The Romans are famous for their plumbing...
It's hard to tell how ubiquitous using a sewer for waste disposal rather than simply throwing it outside was, since a lot of accounts come from those with a vested interested in making Rome look good/bad. However, there were laws ordering compensation of those who the throwing of waste injured, so it was unlikely to be as sanitary as a modern city.
I an supprised that there could be much controversy over Roman sewers. There are preserved Roman streets across Europe and the sewers still exist today for us to inspect. The physical evidence is there in hundreds of sites. Of course their standards of cleanliness were different than ours. They had a system of collecting urine from each home so laundry services could wash clothes in pee! (It was a good source of ammonia.)

https://en.m.wikipedia.org/wiki/Sanitation_in_ancient_Rome

Tangentially I was blown away to read that the age of the court officials during the Ancient Chinese Three Kingdoms period could allegedly go as high as in the 70s which is pretty crazy for ~200AD

But supposedly disease was well contained in at court by the sparsity of people for the given area because everything was so vast.

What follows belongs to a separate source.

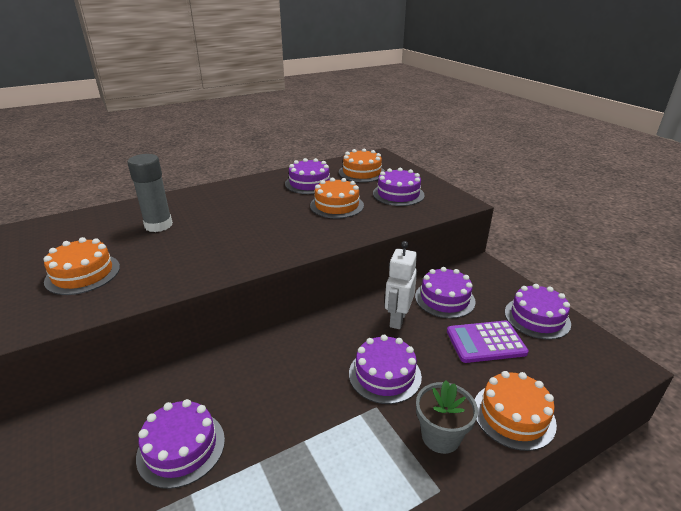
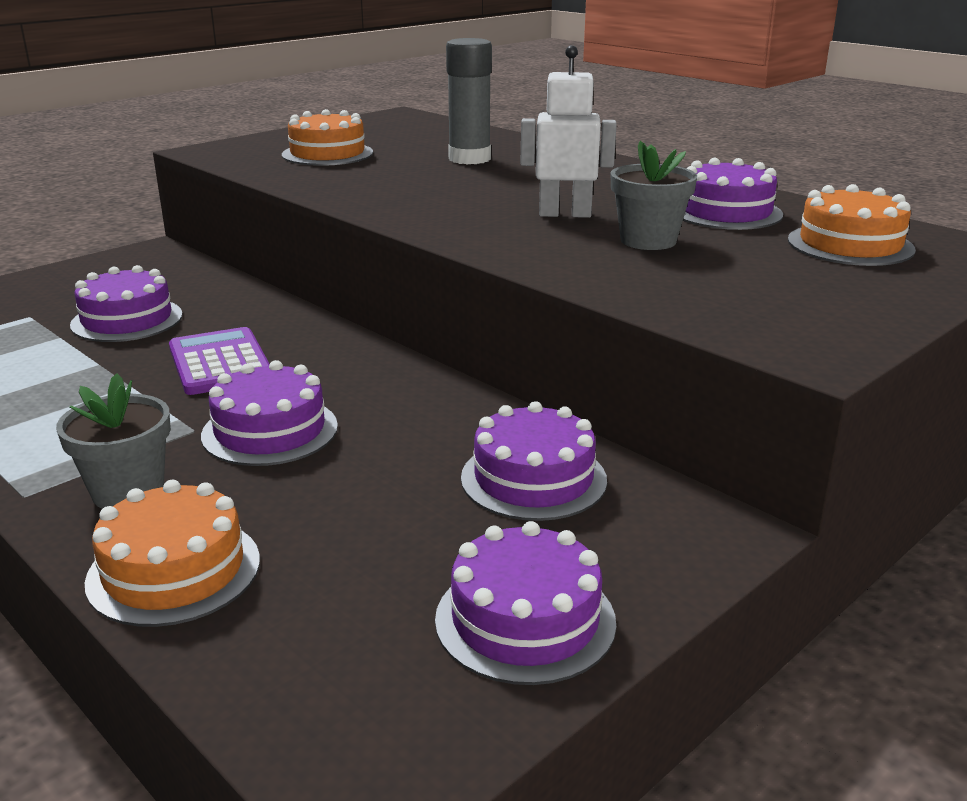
camera: 75 degrees right, 5 degrees down
(336, 205) = (648, 241): orange cake -> grey flower pot
(397, 319) = (432, 430): white robot -> white robot (565, 214)
(398, 194) = (773, 285): purple cake -> none
(486, 342) = (393, 536): purple calculator -> purple calculator (220, 363)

Pretty crazy is how modern scholars don't see a difference between average lifespan at birth and at some age. Humans were always living up to 100, conditional on survival until some age.

Moreover, to become court official, one had to reach some wisdom first, hence the age

“Some age” doing a lot of work here. Yeomen in 14th Century England who made it to 20 years old still had a life expectancy of just 48-52 (depending on when in the century).

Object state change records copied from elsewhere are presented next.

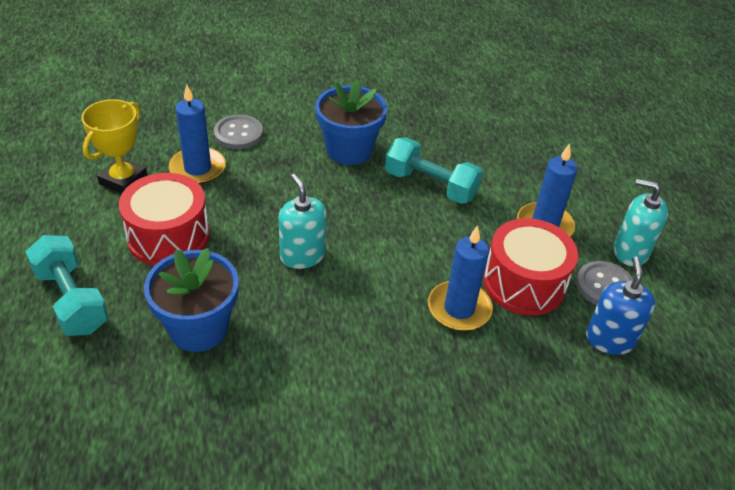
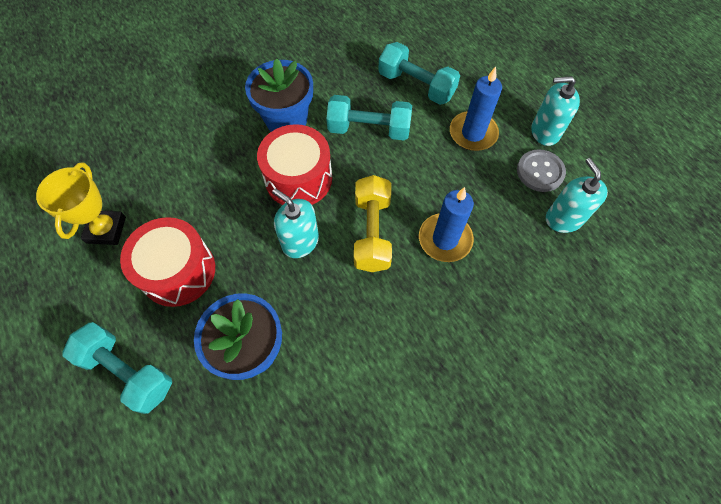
camera: 20 degrees left, 20 degrees up
(197, 168) = (166, 191): blue candle -> none
(238, 133) = (183, 139): grey button -> none
(382, 274) = (372, 232): none -> yellow dumbbell
(503, 164) = (416, 85): none -> turquoise dumbbell
(524, 283) = (482, 194): red drum -> red drum (298, 178)
(610, 339) = (564, 219): blue soap dispenser -> turquoise soap dispenser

Source: https://www.cambridge.org/core/books/standards-of-living-in-...

P.187

Doesn't that mean that for each one that dies at 30, there may well be another that dies at 70?
Life expectancy is mean not median, and the median wouldn’t work like that either.

Of course, some people loved to 70, I think there would be virtually no circumstances where that would be expected (ignoring ad absurdum takes like “age 69 and 364 days”)

What was the life expectancy once you reached the age of 30 in 200AD China?